To study the effect of radiofrequency electromagnetic field on basal and thrombin-stimulated endothelin-1 (a potent vasoconstrictor) expression and production in cultured cells from a variety of sources (bovine aortic endothelial cells, human umbilical vascular endothelial cells, human aortic endothelial cells, and human microvascular endothelial cells).

Electromagnetic field exposure has been found to induce arteriolar dilatation, but the mechanism of action remains largely unknown.
To study whether nitric oxide may participate in the mediation of endothelin-1 production by electromagnetic field, a competitive inhibitor of nitric oxide synthase (NG-monomethyl-L-arginine) was used to block the synthesis of nitric oxide in the cell cultures.

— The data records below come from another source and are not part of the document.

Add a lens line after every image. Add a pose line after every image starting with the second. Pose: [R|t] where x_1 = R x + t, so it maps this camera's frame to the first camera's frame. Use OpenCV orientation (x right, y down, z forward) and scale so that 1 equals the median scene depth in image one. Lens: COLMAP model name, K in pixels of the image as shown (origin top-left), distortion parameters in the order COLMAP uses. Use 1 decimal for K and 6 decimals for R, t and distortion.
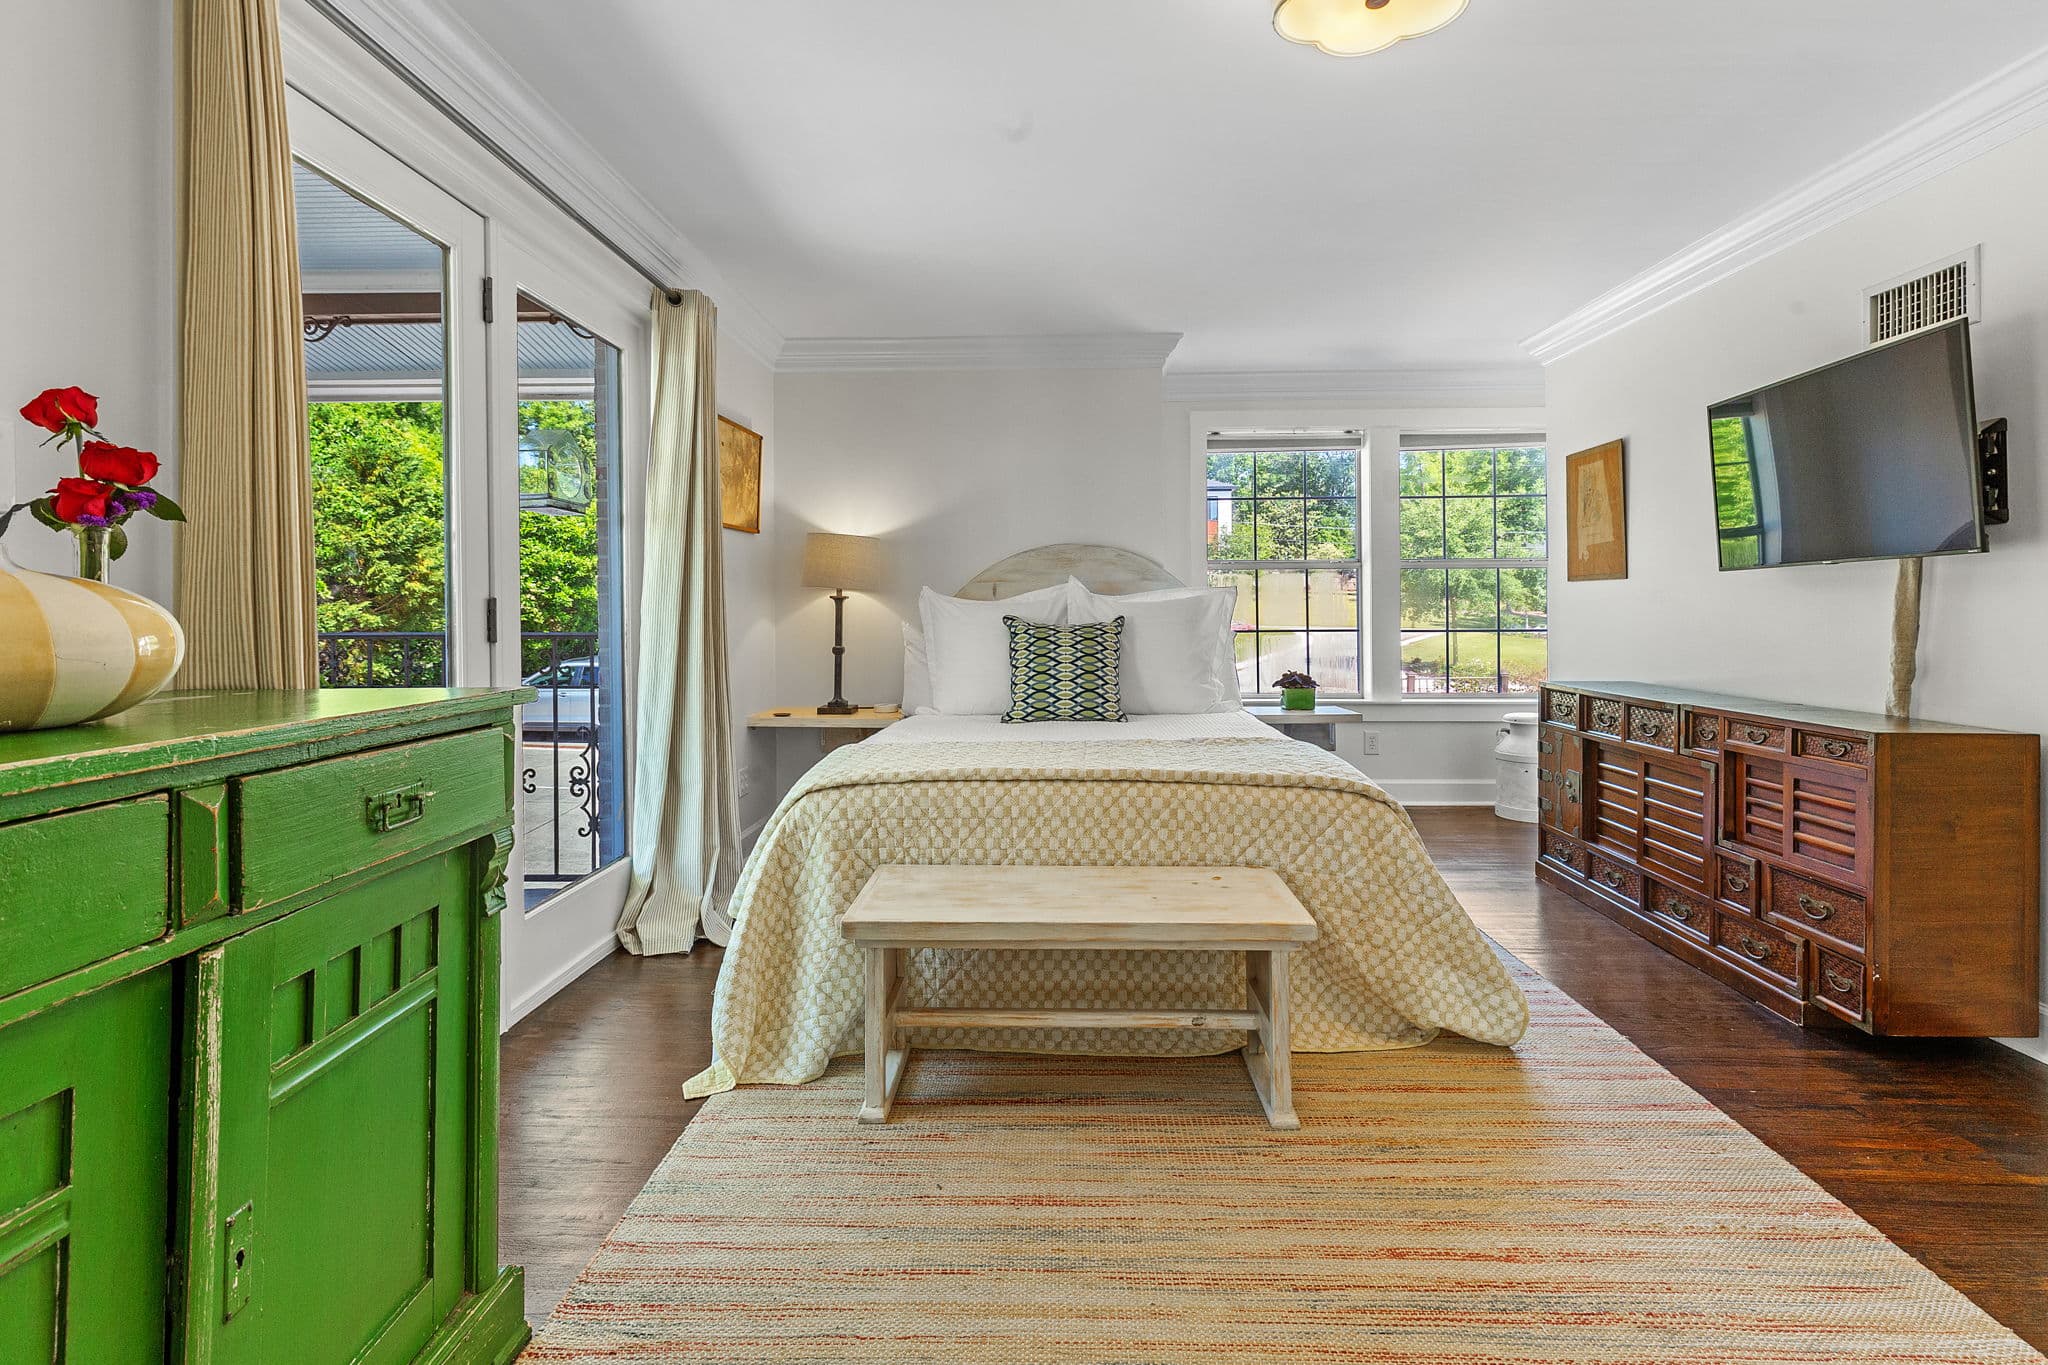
lens RADIAL K [[941.0, 0, 1028.2], [0, 941.0, 597.2], [0, 0, 1]] dist [0.001788, -0.000008]
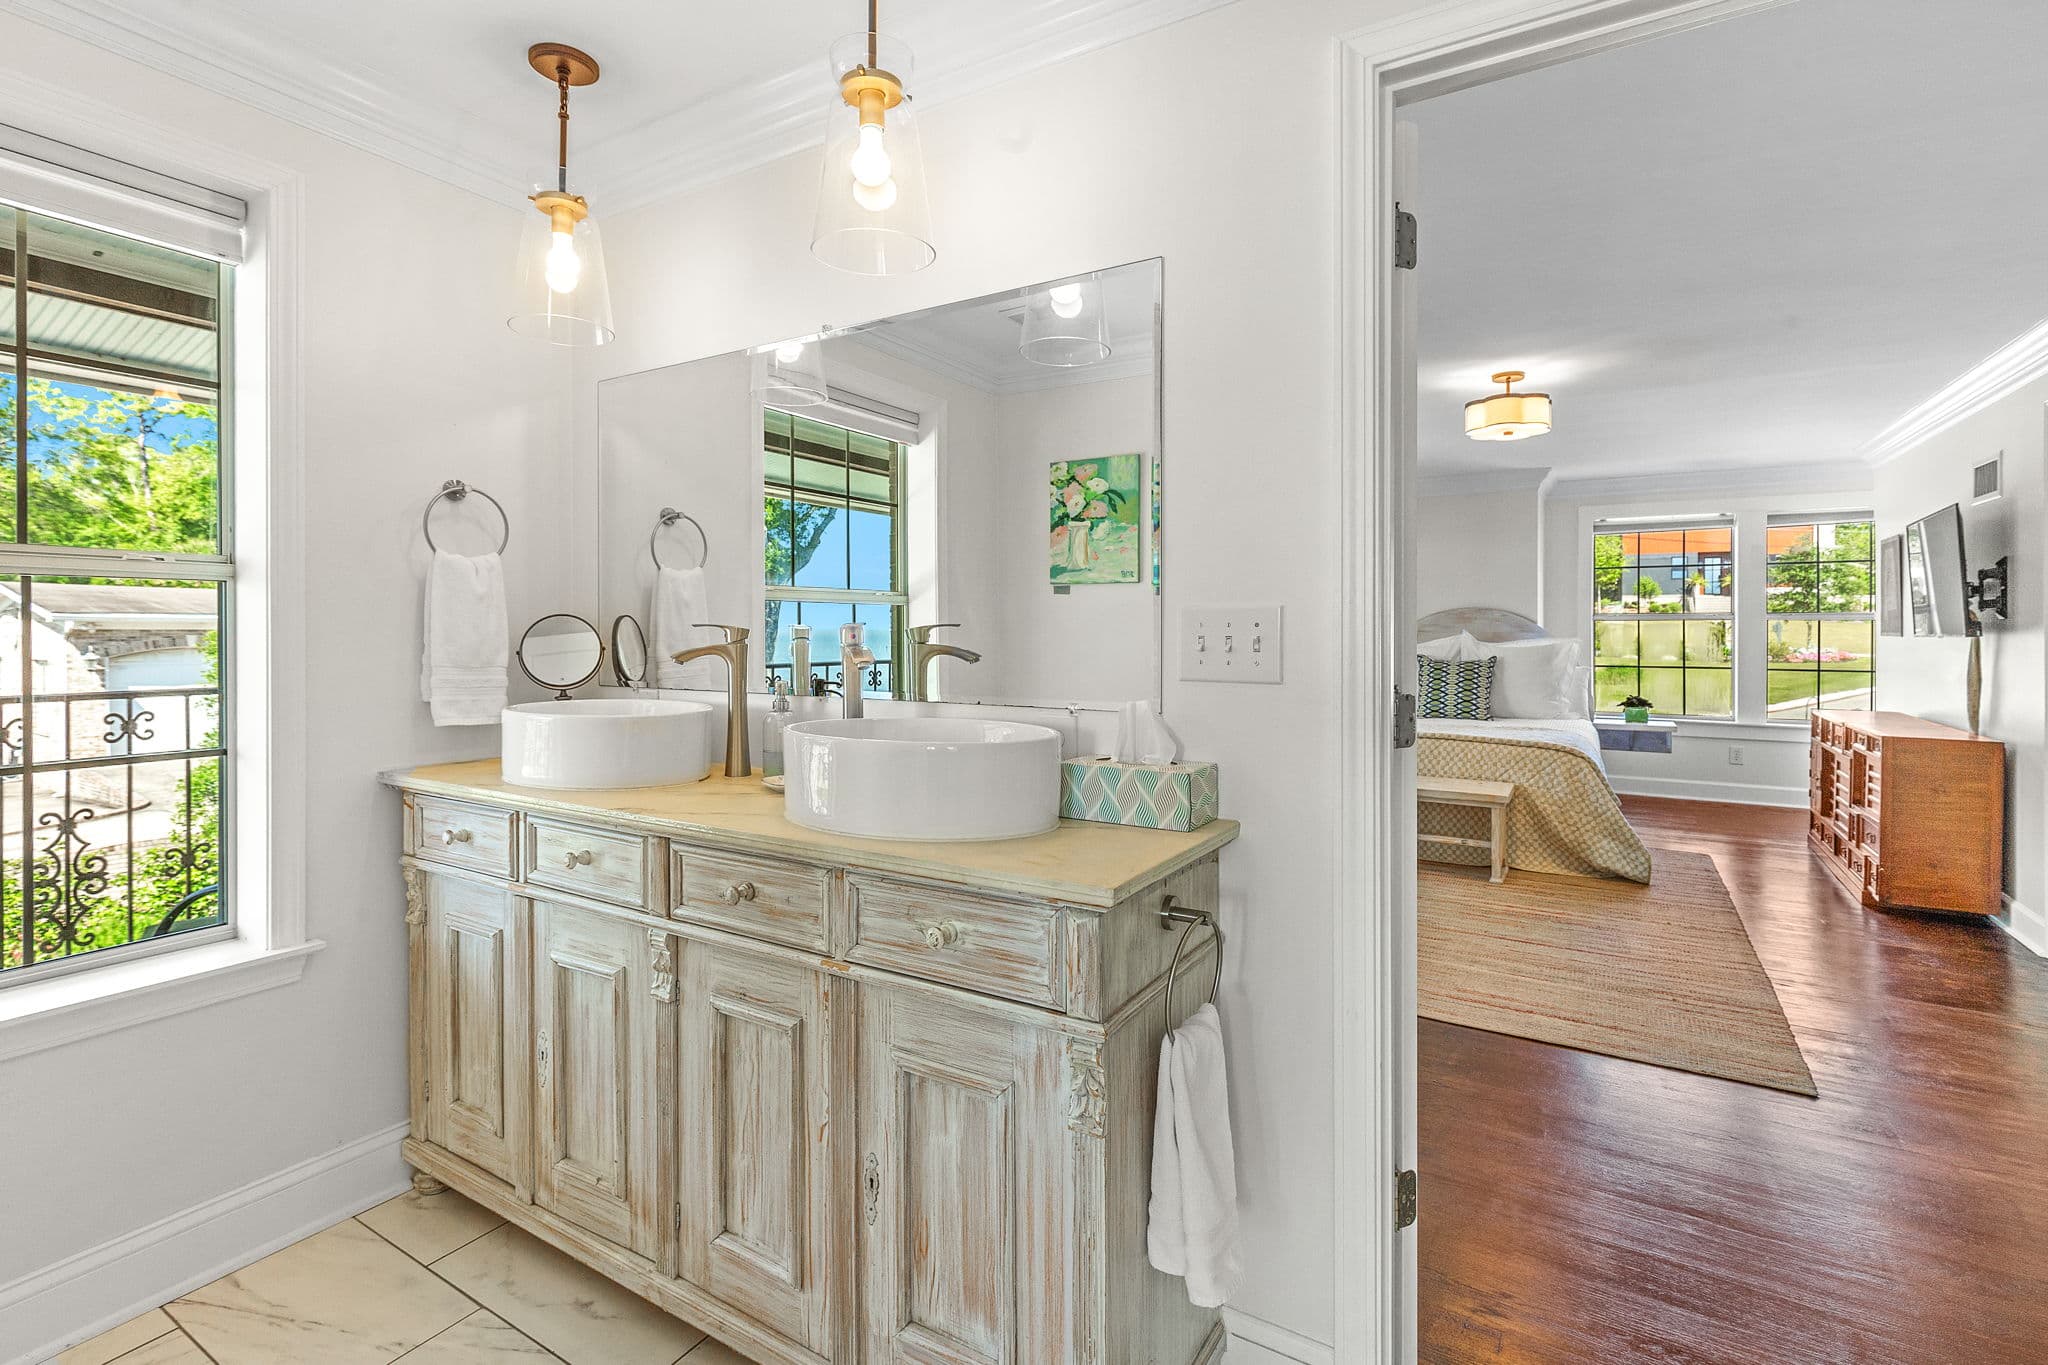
lens RADIAL K [[958.5, 0, 1022.6], [0, 958.5, 630.5], [0, 0, 1]] dist [-0.003180, 0.000367]
pose [[0.867185, 0.008336, -0.497916, 0.360475], [0.000649, 0.999840, 0.017870, -0.089780], [0.497985, -0.015820, 0.867041, -1.364690]]
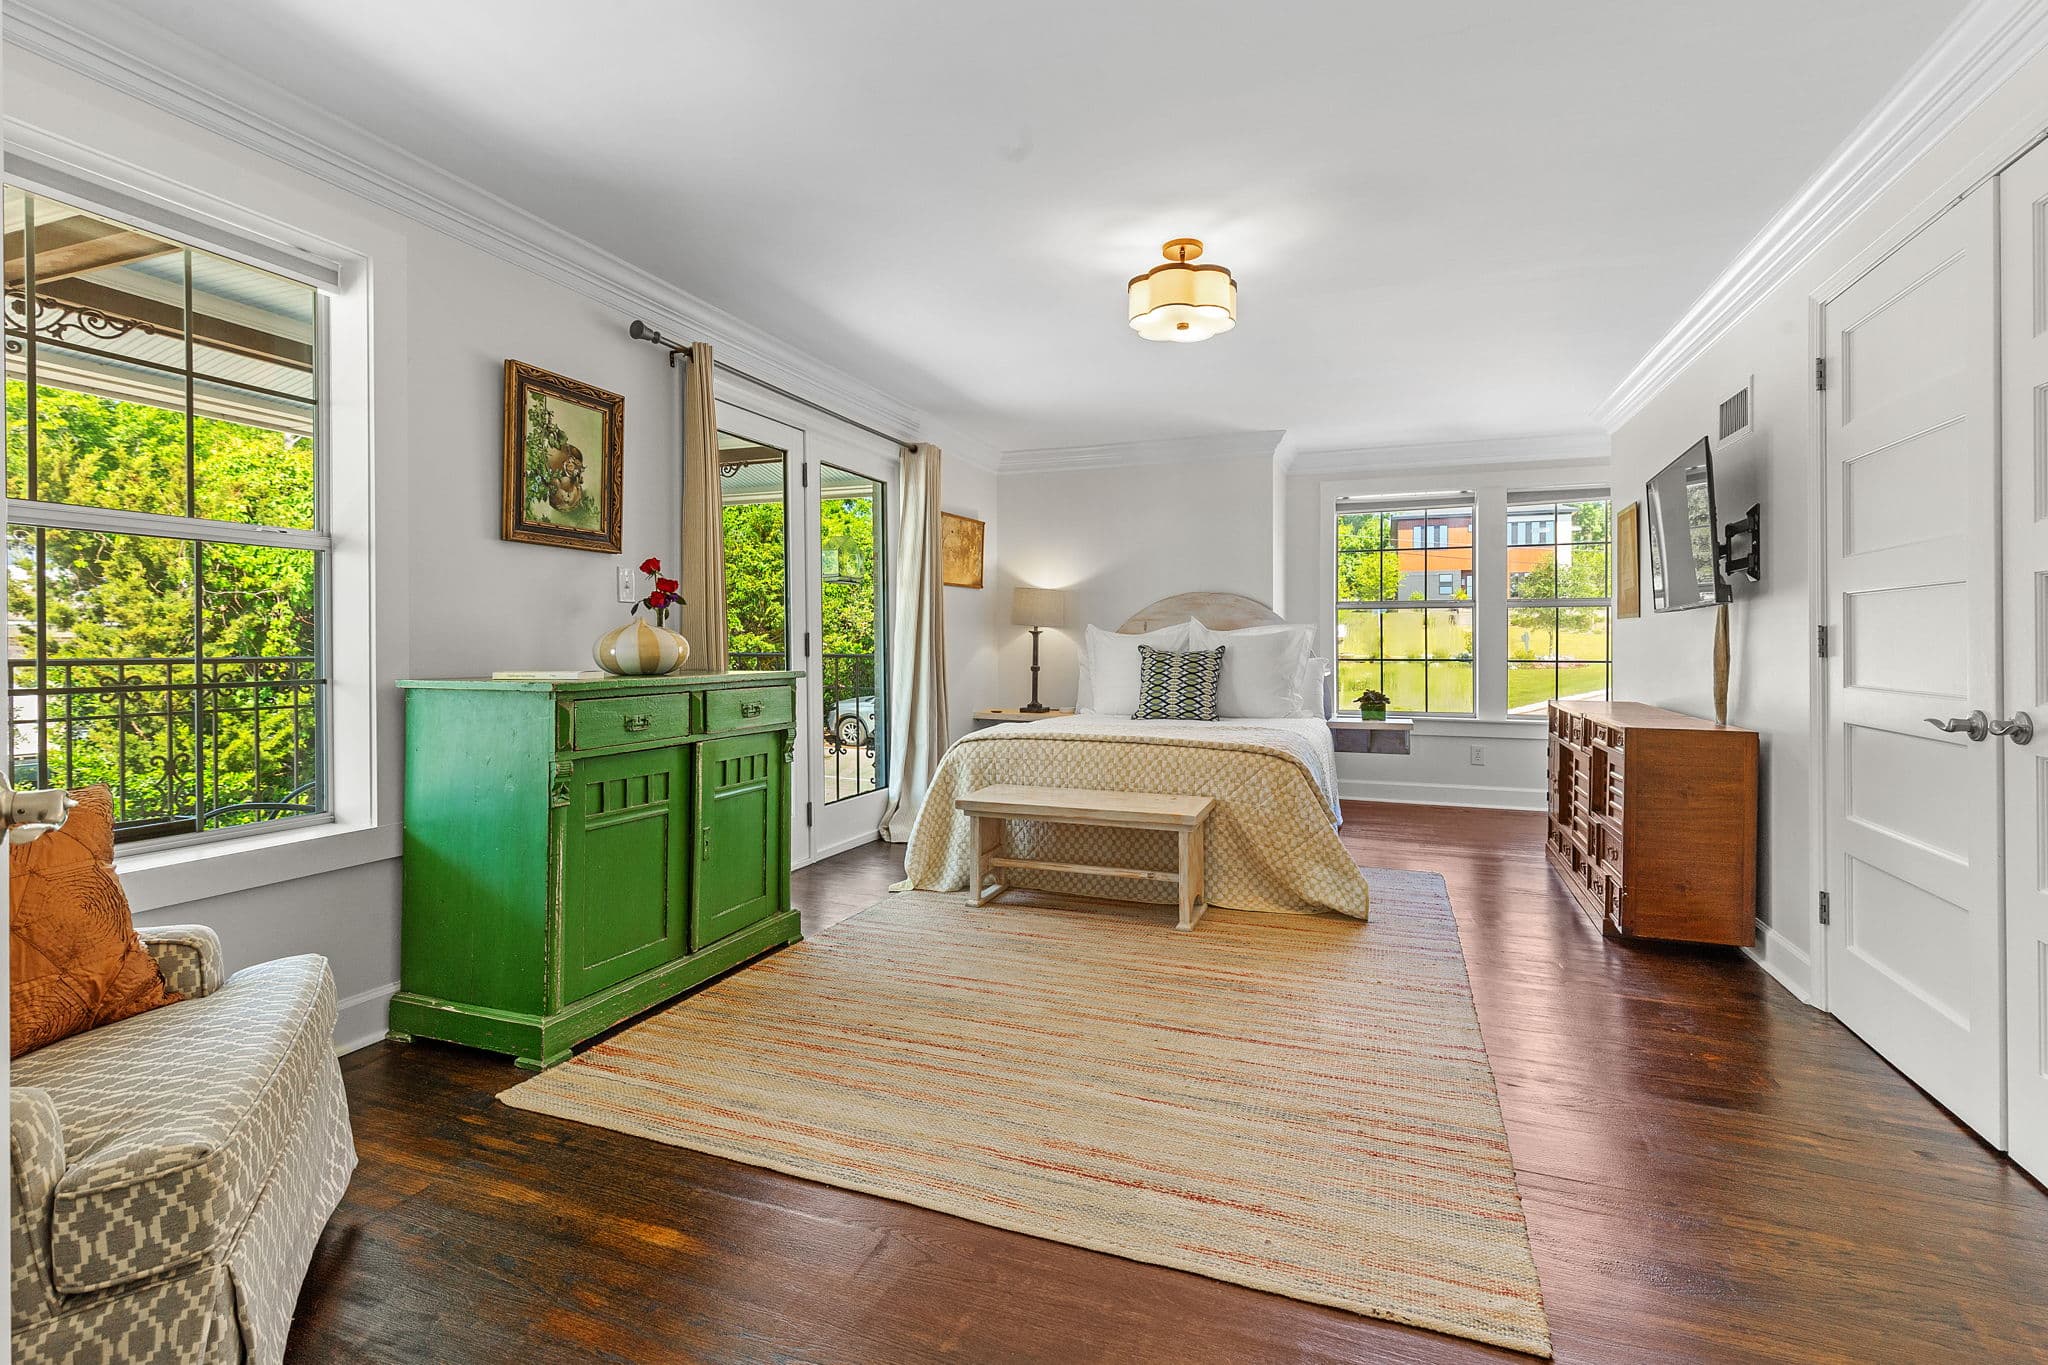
lens RADIAL K [[937.1, 0, 1037.9], [0, 937.1, 645.1], [0, 0, 1]] dist [0.001144, -0.000203]
pose [[0.944522, 0.006263, -0.328388, 0.493922], [-0.000814, 0.999860, 0.016728, -0.006396], [0.328447, -0.015533, 0.944395, -0.634889]]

• intact cell/cell culture

Electromagnetic field exposure reduced endothelin-1 basal levels in human umbilical vein and microvascular endothelial cells, but failed to reduce endothelin-1 basal levels in bovine and human aortic endothelial cells.
Electromagnetic field exposure significantly inhibited thrombin-stimulated (thrombin up-regulates the endothelin-1 production) endothelin-1 production in all four endothelial cell types in a dose-dependent manner.
Electromagnetic field irradiation significantly inhibited thrombin-induced endothelin-1 mRNA expression in all four cell types.
The inhibitory effect on endothelin-1 production was abolished by the nitric oxide synthase inhibitor.
These findings demonstrate that electromagnetic field exposure modulates endothelin-1 production in cultured vascular endothelial cells and the inhibitory effect is, at least partly, mediated through a nitric oxide-related pathway.